The Pension Schemes Bill 2025 has been described as a ‘once in a generation’ opportunity. What aspects of the bill do you believe will have the most lasting impact on the pensions landscape?
The Pension Schemes Bill 2025 represents a pivotal moment for the UK pensions sector. From a defined benefit perspective, its most enduring impact will likely stem from the statutory override enabling trustees to amend scheme rules to allow surplus payments to sponsoring employers. This reform addresses a long-standing asymmetry: while employers have always borne the responsibility for funding deficits, they’ve had limited access to surpluses. By addressing this imbalance, the Bill introduces a more equitable framework that encourages long-term scheme stewardship and unlocks capital that can be reinvested in the UK economy or shared with members of either the DB or DC scheme. It also signals a broader shift in regulatory thinking away from a one-size-fits-all model and towards a more flexible, approach that empowers trustees and sponsors to make decisions in the best interests of all stakeholders.
Brightwell has welcomed the government's proposals on surplus release. How do you see these changes reshaping the long-term strategy for DB schemes?
We see surplus release as a catalyst for a more dynamic and sustainable future for DB schemes. Our research shows that 93% of finance leaders of large schemes plan to access surplus, with nearly half intending to reinvest in UK operations. This creates a powerful incentive for sponsors to run schemes on rather than pursue buyouts, especially when surplus can be used to re-invest in corporate priorities, make one off payments to members or fund DC arrangements. Strategically, this could lead to a rebalancing of endgame planning where schemes are managed for long-term value rather than simply de-risked and offloaded.
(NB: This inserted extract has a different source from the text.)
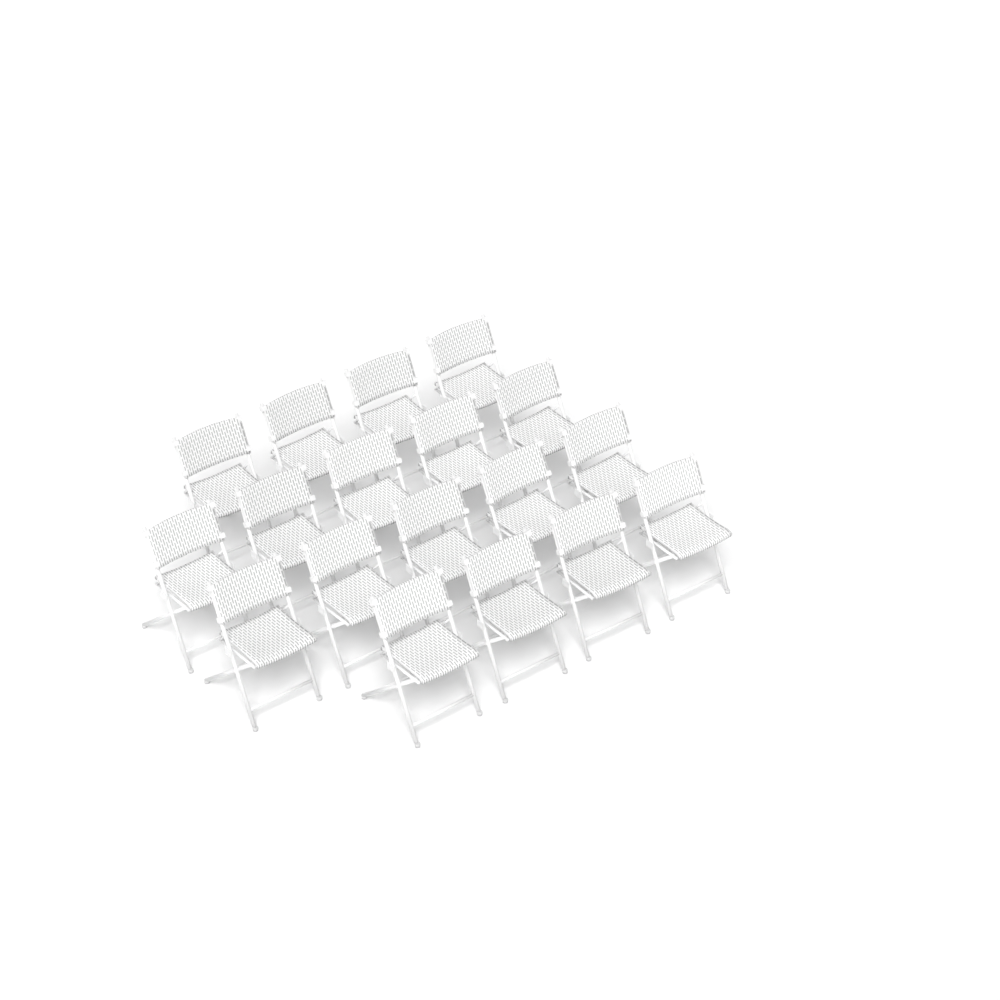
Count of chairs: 18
It also encourages more growth-oriented investment strategies that aim to generate surplus while maintaining benefit security.
What safeguards do you believe are essential to ensure that surplus release benefits both scheme sponsors and members fairly?
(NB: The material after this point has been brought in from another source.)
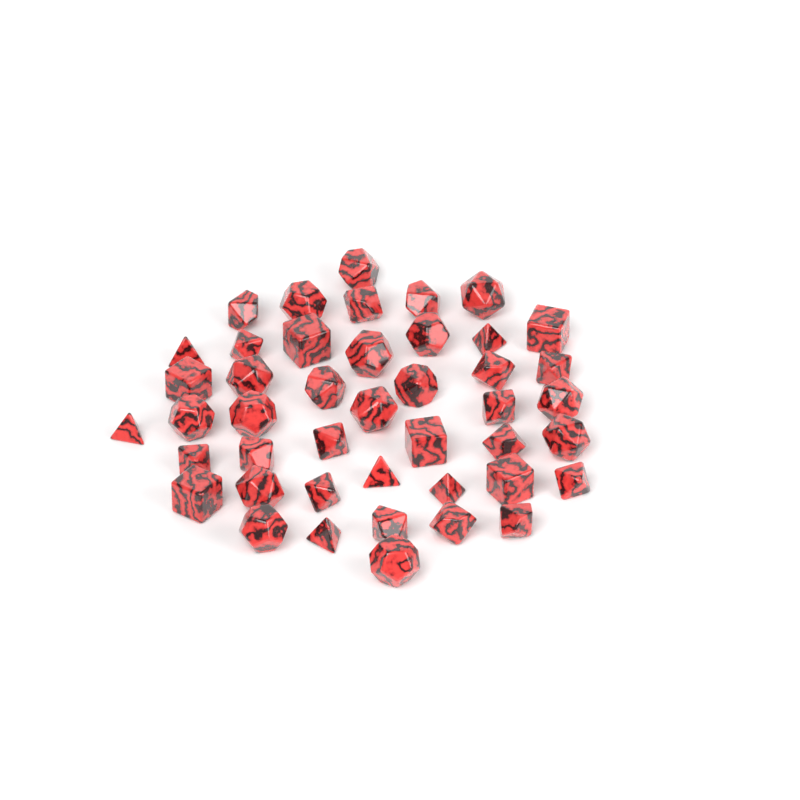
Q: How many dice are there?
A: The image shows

Safeguards are absolutely critical. Surplus should only be released when schemes are demonstrably well-funded, and trustees are confident that it is safe to do so. A gradual, phased release of surplus funds over time reduces the regret risk of large one-off payments and allows surplus funds to be generated and released on a more predictable and stable basis. This approach could be structured as a 'surplus recovery plan' to mirror the 'deficit recovery plans' that currently exist in the DB funding regime. This would remove the potential for conflict between trustees and sponsors that could arise due to the subjectivity of discount rate setting, whereby, for example, sponsors may be incentivised to maximise the discount rate to extract surplus sooner and trustees, and their advisors, may be incentivised to be overly prudent.
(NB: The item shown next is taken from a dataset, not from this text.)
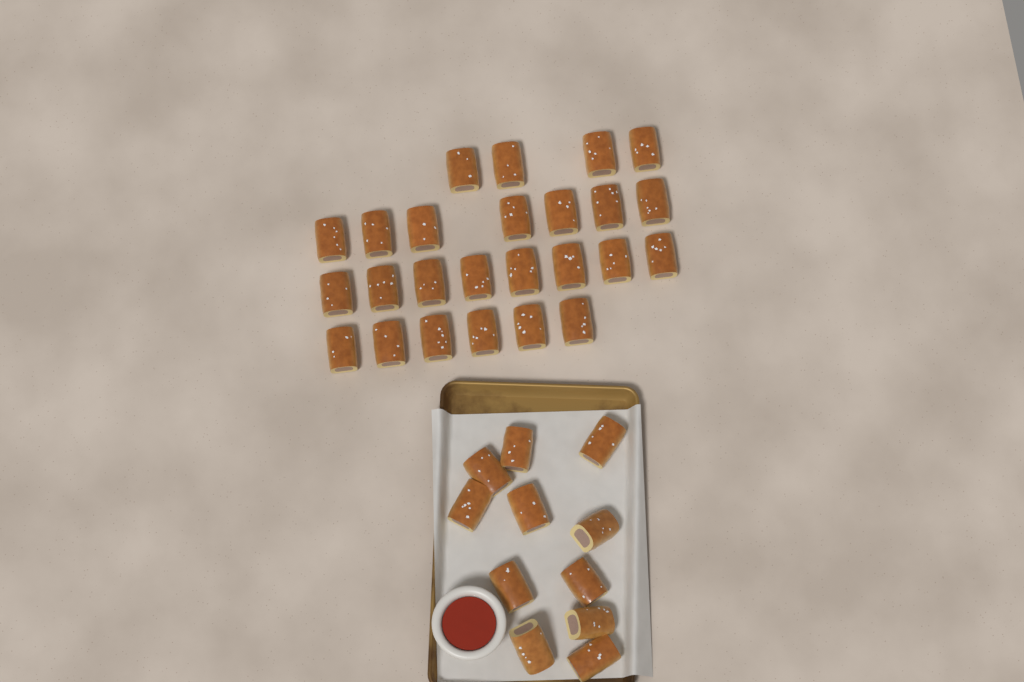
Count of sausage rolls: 36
Ultimately, trustees must retain discretion and be guided by a robust governance framework that balances sponsor interests with member protection.
How should pension schemes approach private market investments, given the extra work and oversight they require?
Private markets offer attractive opportunities for diversification and long-term returns, but they demand a disciplined approach. Schemes should ensure they have the right governance structures, expertise, and operational capacity to manage these assets effectively. This includes rigorous due diligence, clear alignment with cash flow needs, legal and tax expertise and ongoing monitoring of performance and risk. At Brightwell, we believe that scale and collaboration can help schemes access private markets more efficiently while maintaining strong oversight.
What role do you see Brightwell playing in helping schemes navigate the new regulatory landscape once the Pension Schemes Bill is enacted?
Brightwell is uniquely positioned to support schemes through this transition as we’ve been implementing run-on investment strategies in practice for a number of years now and understand how to manage and mitigate investment and funding risks, and crucially how to optimise for cashflow, liquidity and collateral needs. We’ve distilled all of this into our run-on toolkit which can be found on the Brightwell website here.
While the new legislation isn’t due to come into effect until 2027, there’s a lot that Trustees can be doing now to develop the appropriate frameworks for surplus release – we have deep experience of this and as such, are sharing that knowledge and advice with our clients and partners.